Осенние дни 1933 года Муравкин провел в Москве, с интересом посещая выставки и театры. Беспокоила мысль о родителях, которые еще оставались в Германии, о политической обстановке там.

В начале ноября 1933 года Муравкин был зачислен в НИИ связи и электромеханики РККА для «работы по сверхвысоким напряжениям и атомному ядру». В этой связи Муравкина принимал М.П. Тухачевский, который отлично понимал значение атомной энергии. Он оказал содействие в переезде родителей Муравкина из Берлина в Москву.

Но НИИ РККА оказался не приспособленным для намеченных Муравкиным работ. Тогда он уже сам вновь обратился к Тухачевскому, который предложил создать Муравкину все необходимые для его работы условия в Ленинградском электрофизическом институте (ЛЭФИ). В ЛЭФИ Муравкин активно включился в работу, но из-за организационных неурядиц не получил поддержки со стороны руководства института, а в мае 1935 года вообще был уволен из института, а его группа расформирована.

К.А. Дунцу и заместителю начальника разведки Б.Д. Берману стоило немалых трудов вернуть из ЛЭФИ научный архив Муравкина. После его увольнения сотрудник спецотдела этого института в ответ на их просьбу писал: «Значительная часть материалов не представляет ценности в научном отношении. Кроме того, материалы являются черновыми набросками и небрежно составлены, что не дает возможности с ними разобраться. Да вряд ли Муравкин и сам с ними разберется. Вообще же эти материалы в значительной части без ущерба могут быть уничтожены. Муравкин с ними только поднимает шум».

Увольнение Муравкина из ЛЭФИ совпало со временем, когда в харьковском институте группа физиков во главе с Ландау подвергалась гонениям за то, что занималась «неактуальной проблемой расщепления атомного ядра». Хотя, по данным разведки, именно в это время американцы стали интересоваться тем же Ланге и его коллегами.

Что же касается Муравкина, то, получив из ЛЭФИ свой архив, он попросил К.А. Дунца снабдить его материалами Калифорнийского технологического института и Принстонского университета для ознакомления с уровнем американских работ по той же теме.

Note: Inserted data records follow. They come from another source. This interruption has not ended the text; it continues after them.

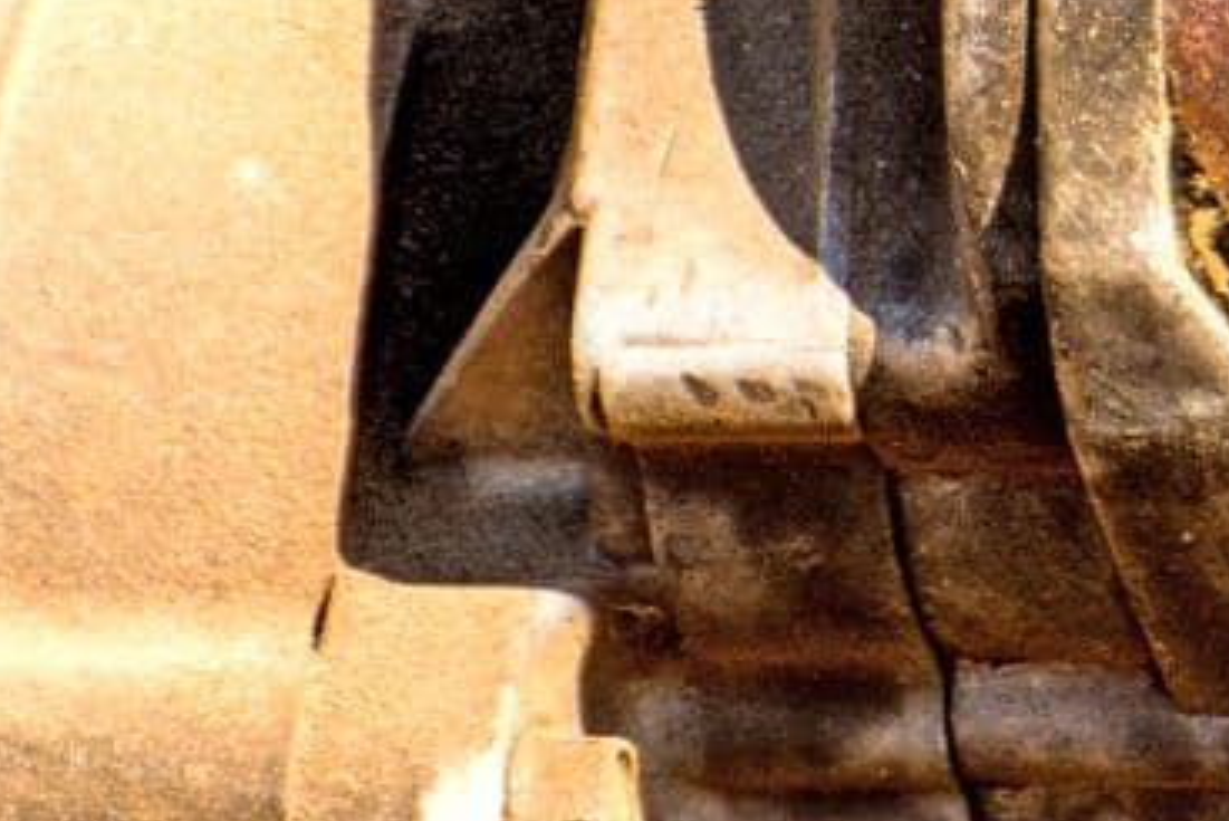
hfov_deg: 1.9
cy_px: -1195
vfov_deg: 1.3
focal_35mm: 1081
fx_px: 36917
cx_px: 2823
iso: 200
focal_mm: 155
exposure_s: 1/250
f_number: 7.1
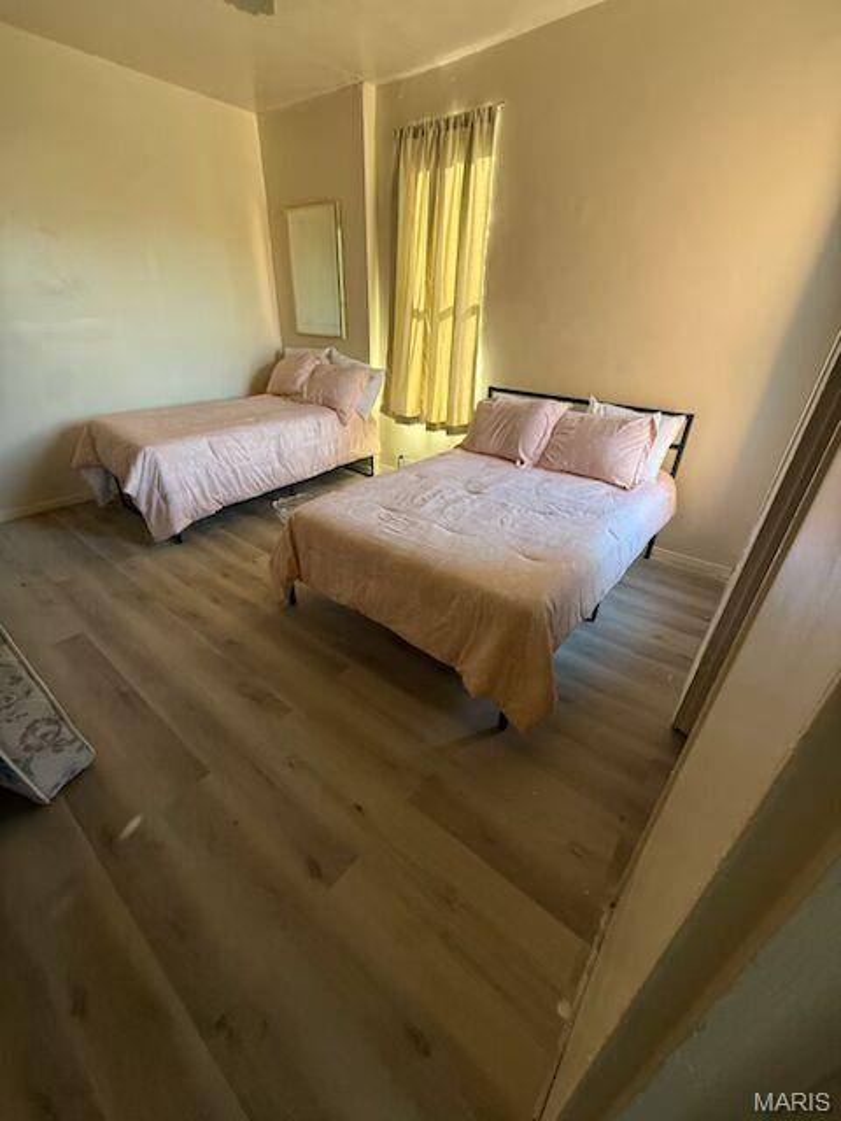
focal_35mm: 14
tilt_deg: -27.9
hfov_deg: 85.7
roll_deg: -3.1
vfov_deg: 102.1
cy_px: 560
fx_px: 454
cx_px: 420
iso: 250
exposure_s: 1/99
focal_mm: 2.22
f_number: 2.2
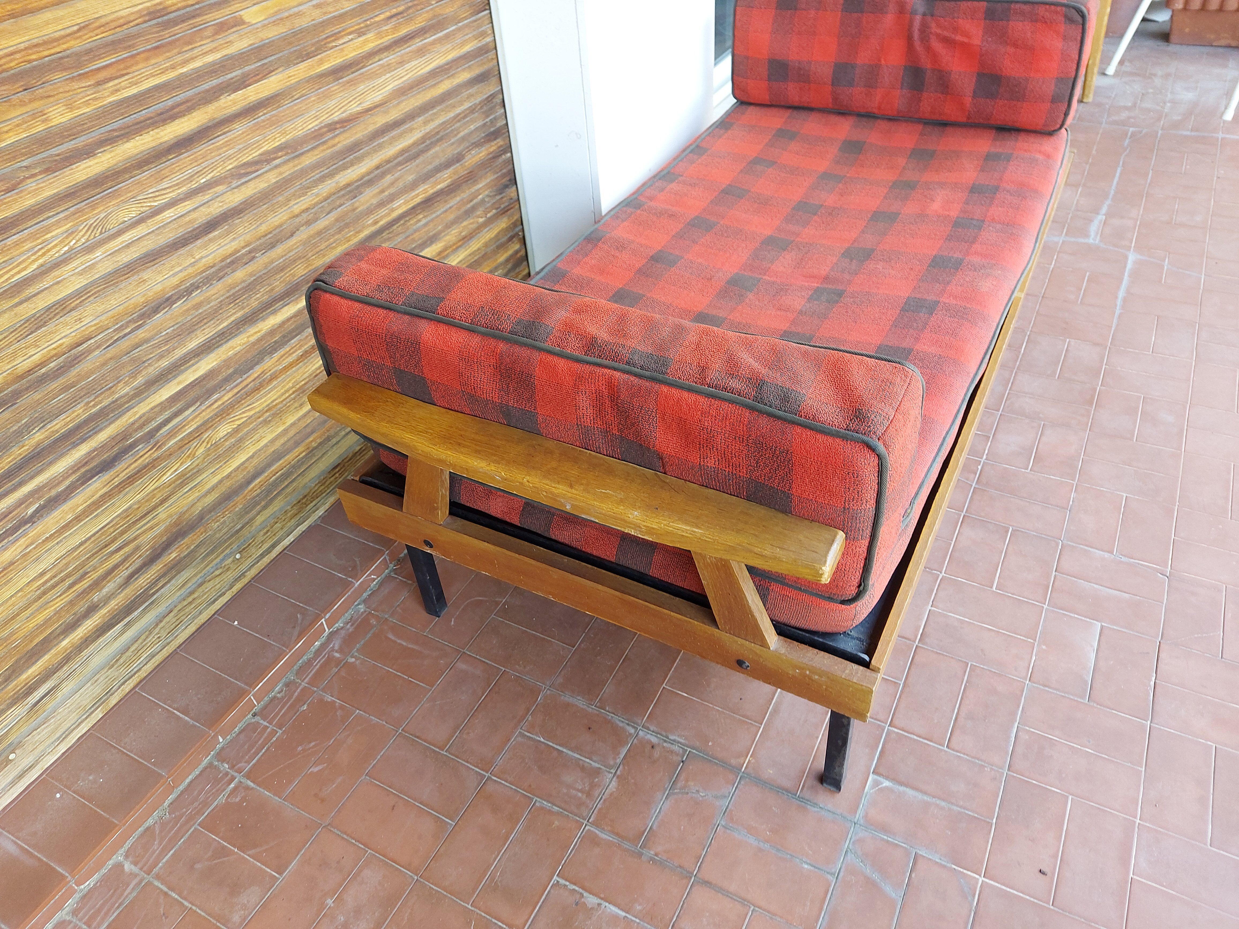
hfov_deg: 71.6
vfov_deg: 56.8
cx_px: 620
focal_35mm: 24
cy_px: 464
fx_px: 859
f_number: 1.8
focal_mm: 5.23
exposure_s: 1/50
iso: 80
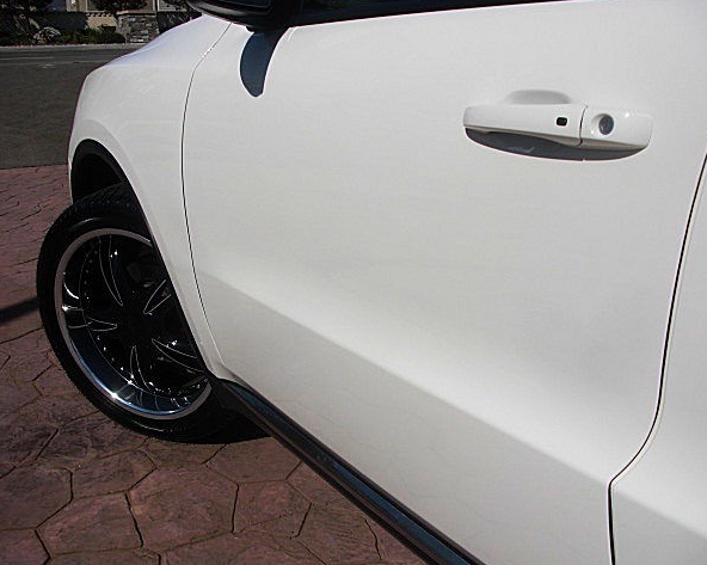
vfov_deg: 39.1
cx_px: 370
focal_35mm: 38
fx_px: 795
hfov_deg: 47.9
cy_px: 281
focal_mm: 6.3
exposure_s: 1/500
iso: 50
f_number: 7.9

26 сентября 1935 г. в Экономическом управлении ОГПУ было подготовлено для Муравкина письмо в ЛЭФИ, в котором говорилось: «ИНО ГУГБ считает возможным восстановление Муравкина на работе в ЛЭФИ и допущение его к проводившимся уже совершенно секретным работам в области поражающих лучей». Подписывая это письмо, заместитель начальника разведки Берман красным карандашом написал: «Считаю не только возможным, но и нужным для дела использовать Муравкина по его специальности». Однако в ЛЭФИ Муравкин все же не попал.

В архиве внешней разведки сохранилась подписанная начальником внешней разведки А.А. Слуцким справка на Муравкина от апреля 1936 года о том, что каких-либо компрометирующих его сведений не имеется. Время для безработного Муравкина тянулось слишком медленно. Наконец ему помогли устроиться во Всесоюзный энергетический институт в Москве.

Наступал трудный период, связанный с недоверием к людям, особенно тем, кто длительное время проживал за границей. Еще через полгода Муравкин был арестован органами НКВД. Дальнейшая его судьба не известна.